Décision CNDA n°12017575

Mots clés :
Violence généralisée résultant d'un conflit armé interne ou international ; Provenance non établie ; impossibilité d'évaluer la menace grave directe et individuelle

Analyse de la décision

Faits et procédure :

Le requérant soutient qu'il est de nationalité somalienne originaire d’Afgooye et qu'il craint en cas de retour dans son pays pour plusieurs raisons : son appartenance au sous clan Geledi ; sa condamnation à mort par des miliciens d'Al Shabab ; la situation de violence généralisée prévalant dans sa région.

 

L’Ofpra a rejeté sa demande de protection et la CNDA se prononce, dans la présente décision, sur le recours formé contre ce rejet.

 

Question(s) juridique(s) soulevée(s) :

  • A quelle protection est éligible un Somalien dont l’origine géographique est sujette à caution ?

 

Solution :

 

En raison de plusieurs éléments (empreintes digitales illisibles, permis de conduire dont l’origine est remise en cause, déclarations jugées non convaincantes sur sa région d’origine), la Cour n’établit ni les craintes de l’intéressé au regard de la Convention de Genève, ni sa région d’origine en Somalie.

 

Ne pouvant établir sa provenance d’Afgooye, ville dans laquelle la Cour relève pourtant des atteintes graves aux civils résultant du conflit armé en cours sur place, le juge considère qu’il ne peut évaluer les atteintes graves auxquelles le requérant serait exposé dans le conflit au sens de l'article L712-1c) du Ceseda.

 

Portée :

 

A l’exception des cas dans lesquels il est considéré qu’un conflit armé atteint de manière uniforme l’intégralité du territoire d’un Etat (par exemple pour la Syrie en 2018, CNDA, 3 juillet 2018 n°17021233), l’évaluation du niveau sécuritaire par la CNDA se fait au niveau local.
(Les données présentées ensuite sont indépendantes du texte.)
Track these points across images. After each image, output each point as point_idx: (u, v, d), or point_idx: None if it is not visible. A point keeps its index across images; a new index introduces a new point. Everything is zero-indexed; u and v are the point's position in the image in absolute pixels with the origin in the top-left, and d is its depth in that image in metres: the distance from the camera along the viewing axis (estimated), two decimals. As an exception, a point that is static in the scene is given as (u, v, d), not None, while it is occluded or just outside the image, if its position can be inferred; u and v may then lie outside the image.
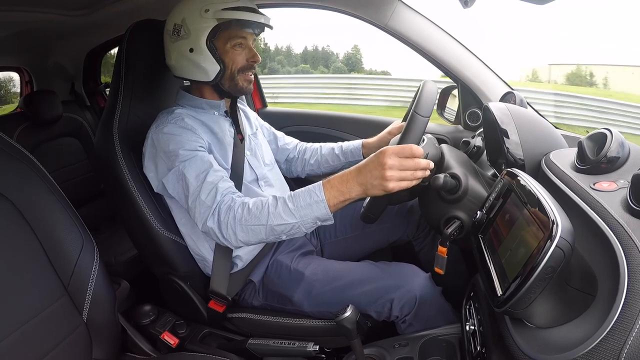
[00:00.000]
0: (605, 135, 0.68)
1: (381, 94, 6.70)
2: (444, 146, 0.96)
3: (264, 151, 1.15)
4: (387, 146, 0.75)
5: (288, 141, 1.30)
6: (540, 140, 0.82)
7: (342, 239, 1.20)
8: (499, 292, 0.54)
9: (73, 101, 1.96)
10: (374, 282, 0.92)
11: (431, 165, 0.76)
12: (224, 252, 0.99)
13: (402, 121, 1.14)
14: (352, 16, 1.29)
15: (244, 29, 0.95)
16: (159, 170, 0.92)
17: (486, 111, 0.90)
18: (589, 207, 0.57)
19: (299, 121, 1.77)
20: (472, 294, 0.80)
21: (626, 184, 0.58)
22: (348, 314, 0.71)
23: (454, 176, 0.82)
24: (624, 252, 0.47)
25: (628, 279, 0.44)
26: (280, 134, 1.30)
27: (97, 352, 0.80)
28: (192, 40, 0.92)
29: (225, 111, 1.06)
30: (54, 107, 1.64)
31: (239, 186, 0.99)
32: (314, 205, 0.77)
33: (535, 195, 0.55)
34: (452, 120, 1.43)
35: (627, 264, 0.45)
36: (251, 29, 0.97)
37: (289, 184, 1.22)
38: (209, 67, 0.94)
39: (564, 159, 0.74)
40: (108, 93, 1.86)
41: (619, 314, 0.42)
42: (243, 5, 0.92)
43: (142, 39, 1.02)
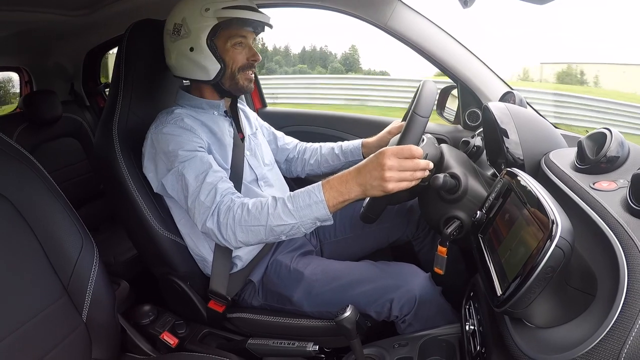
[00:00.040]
0: (604, 135, 0.67)
1: (379, 95, 6.68)
2: (444, 146, 0.96)
3: (263, 151, 1.15)
4: (387, 147, 0.75)
5: (288, 141, 1.30)
6: (539, 140, 0.82)
7: (341, 238, 1.20)
8: (499, 292, 0.54)
9: (72, 101, 1.96)
10: (373, 282, 0.92)
11: (430, 165, 0.76)
12: (223, 252, 0.99)
13: (402, 121, 1.14)
14: (351, 16, 1.29)
15: (244, 27, 0.95)
16: (158, 170, 0.92)
17: (486, 111, 0.90)
18: (589, 206, 0.57)
19: (299, 121, 1.77)
20: (471, 293, 0.80)
21: (626, 183, 0.58)
22: (348, 314, 0.71)
23: (454, 176, 0.82)
24: (623, 251, 0.47)
25: (628, 278, 0.44)
26: (280, 134, 1.30)
27: (96, 352, 0.80)
28: (193, 39, 0.92)
29: (225, 111, 1.06)
30: (53, 107, 1.64)
31: (238, 186, 0.98)
32: (313, 206, 0.77)
33: (535, 195, 0.55)
34: (452, 120, 1.43)
35: (627, 264, 0.45)
36: (251, 28, 0.97)
37: (289, 184, 1.22)
38: (210, 66, 0.94)
39: (564, 158, 0.74)
40: (107, 93, 1.87)
41: (619, 313, 0.42)
42: (243, 4, 0.92)
43: (142, 38, 1.02)
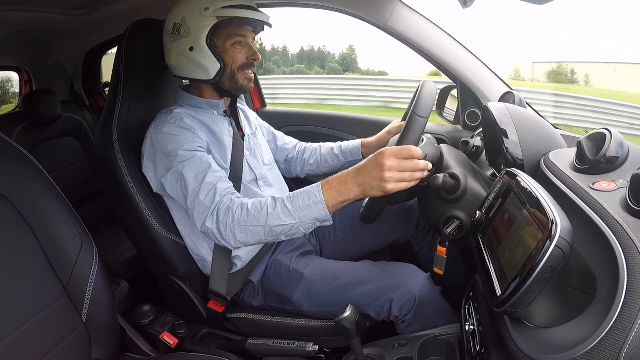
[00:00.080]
0: (604, 135, 0.68)
1: (378, 95, 6.67)
2: (443, 146, 0.96)
3: (263, 151, 1.14)
4: (386, 147, 0.75)
5: (287, 141, 1.30)
6: (539, 140, 0.82)
7: (341, 239, 1.20)
8: (499, 292, 0.54)
9: (72, 101, 1.96)
10: (373, 282, 0.92)
11: (430, 166, 0.76)
12: (223, 252, 0.99)
13: (402, 121, 1.14)
14: (351, 16, 1.29)
15: (244, 26, 0.95)
16: (158, 170, 0.91)
17: (485, 111, 0.90)
18: (588, 207, 0.57)
19: (299, 121, 1.77)
20: (471, 293, 0.80)
21: (625, 183, 0.58)
22: (347, 314, 0.71)
23: (453, 176, 0.82)
24: (623, 252, 0.47)
25: (627, 278, 0.44)
26: (279, 134, 1.30)
27: (96, 352, 0.80)
28: (192, 39, 0.92)
29: (225, 111, 1.06)
30: (53, 106, 1.64)
31: (238, 186, 0.98)
32: (312, 207, 0.77)
33: (534, 195, 0.55)
34: (452, 120, 1.43)
35: (626, 264, 0.45)
36: (251, 27, 0.97)
37: (289, 184, 1.22)
38: (209, 65, 0.94)
39: (563, 159, 0.74)
40: (107, 93, 1.86)
41: (619, 313, 0.42)
42: (243, 4, 0.92)
43: (142, 38, 1.02)
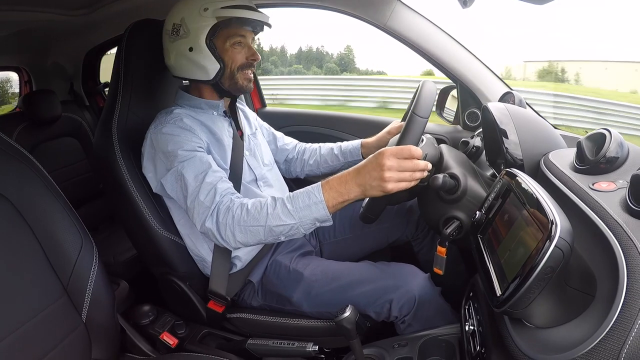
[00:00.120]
0: (604, 136, 0.68)
1: (375, 95, 6.65)
2: (443, 146, 0.96)
3: (263, 151, 1.14)
4: (386, 147, 0.75)
5: (287, 141, 1.30)
6: (539, 141, 0.82)
7: (341, 239, 1.20)
8: (498, 292, 0.54)
9: (72, 101, 1.96)
10: (373, 282, 0.92)
11: (429, 166, 0.76)
12: (222, 252, 0.99)
13: (402, 121, 1.14)
14: (351, 16, 1.29)
15: (243, 26, 0.95)
16: (157, 170, 0.91)
17: (485, 111, 0.90)
18: (588, 207, 0.57)
19: (298, 121, 1.77)
20: (471, 294, 0.80)
21: (625, 184, 0.58)
22: (347, 314, 0.71)
23: (453, 176, 0.82)
24: (623, 252, 0.47)
25: (627, 279, 0.44)
26: (279, 134, 1.30)
27: (96, 353, 0.80)
28: (192, 39, 0.92)
29: (224, 111, 1.05)
30: (53, 106, 1.64)
31: (237, 186, 0.98)
32: (312, 207, 0.77)
33: (534, 196, 0.55)
34: (451, 120, 1.43)
35: (626, 264, 0.45)
36: (250, 27, 0.97)
37: (288, 184, 1.22)
38: (209, 65, 0.94)
39: (563, 159, 0.74)
40: (107, 93, 1.86)
41: (619, 314, 0.42)
42: (242, 4, 0.92)
43: (141, 38, 1.02)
Aussi, il ne suffit pas pour le demandeur de prouver être originaire d’un pays en guerre, mais il lui revient de démontrer qu’il provient d’une zone affectée par la violence du conflit.

En l’espèce, la nationalité somalienne du requérant n’était pas remise en cause, mais il n’a pas convaincu de son origine d’Afgooye. Dans un tel cas, la Cour considère qu’elle ne peut évaluer les craintes qu’il éprouve en cas de retour dans son pays.

Cette position pourrait être revue à la lumière de jurisprudence postérieure qui octroi des protection aux civils de certains pays en guerre, indépendamment de leur région d’origine dans le pays, si les points d’entrée dans le pays sont affectés par une violence généralisée de haute intensité (aujourd’hui dénommée « violence aveugle d’intensité exceptionnelle »). Ca a été le cas pour les Irakiens devant passer par Bagdad en 2016 ( CNDA 11 avril 2016 Mme H. épouse E. n° 15018700 C), ou encore pour les Afghans devant rentrer par Kaboul (CNDA, 6 janv. 2017, n° 16005156).

Dans un tel cas, même si la région d’origine est sujette à caution, le seul fait d’être un civil originaire du pays permet l’octroi de la protection subsidiaire de l’article L. 712-1, c) du Ceseda.

A noter que de manière étonnante dans la décision d’espèce, la Cour relève des éléments relatifs à la violence à Afgooye, alors même que cela n’était pas nécessaire puisqu’elle ne considérait pas que le demandeur en était originaire. Et, n’allant pas jusqu’au bout de son raisonnement, elle ne qualifie pas le niveau de violence découlant des éléments qu’elle a relevé sur la situation sécuritaire, si bien que la décision n’a pas, sur ce point, le mérite d’apporter une éventuelle actualisation, en mars 2013, de l’évaluation du niveau de violence par la Cour.